Note: For 9.1 we're still using reflection to access the internals of non-ES readers, but DirectIO is an ES reader so we can use our internal OffHeapStats interface (rather than reflection). This is all replaced when we eventually get Lucene 10.3.

## Source material
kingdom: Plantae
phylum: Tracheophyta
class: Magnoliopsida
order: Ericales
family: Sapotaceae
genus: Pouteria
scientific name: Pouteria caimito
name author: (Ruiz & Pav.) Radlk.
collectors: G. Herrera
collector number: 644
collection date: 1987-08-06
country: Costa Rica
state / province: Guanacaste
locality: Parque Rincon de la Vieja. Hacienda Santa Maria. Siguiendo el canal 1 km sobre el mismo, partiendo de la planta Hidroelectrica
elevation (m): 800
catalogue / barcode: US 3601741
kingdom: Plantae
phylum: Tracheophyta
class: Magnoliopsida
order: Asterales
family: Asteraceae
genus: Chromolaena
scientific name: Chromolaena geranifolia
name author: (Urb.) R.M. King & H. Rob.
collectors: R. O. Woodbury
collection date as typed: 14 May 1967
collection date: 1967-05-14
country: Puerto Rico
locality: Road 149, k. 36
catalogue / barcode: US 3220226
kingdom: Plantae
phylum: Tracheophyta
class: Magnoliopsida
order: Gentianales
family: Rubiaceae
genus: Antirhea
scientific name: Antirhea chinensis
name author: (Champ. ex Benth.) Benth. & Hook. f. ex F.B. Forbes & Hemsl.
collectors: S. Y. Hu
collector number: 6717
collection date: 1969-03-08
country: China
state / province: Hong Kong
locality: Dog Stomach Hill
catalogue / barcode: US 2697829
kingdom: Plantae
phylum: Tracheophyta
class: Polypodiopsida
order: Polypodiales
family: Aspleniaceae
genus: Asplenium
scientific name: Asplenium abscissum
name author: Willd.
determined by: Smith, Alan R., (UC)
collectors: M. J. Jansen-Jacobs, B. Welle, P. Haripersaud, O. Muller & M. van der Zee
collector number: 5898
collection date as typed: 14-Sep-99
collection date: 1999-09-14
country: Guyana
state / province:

## Task details
Rewrite the DirectIO note starting at "Note: For 9.1" and ending at "get Lucene 10.3.", swapping every "reflection" for "introspection".

## Answer for the task
Note: For 9.1 we're still using introspection to access the internals of non-ES readers, but DirectIO is an ES reader so we can use our internal OffHeapStats interface (rather than introspection). This is all replaced when we eventually get Lucene 10.3.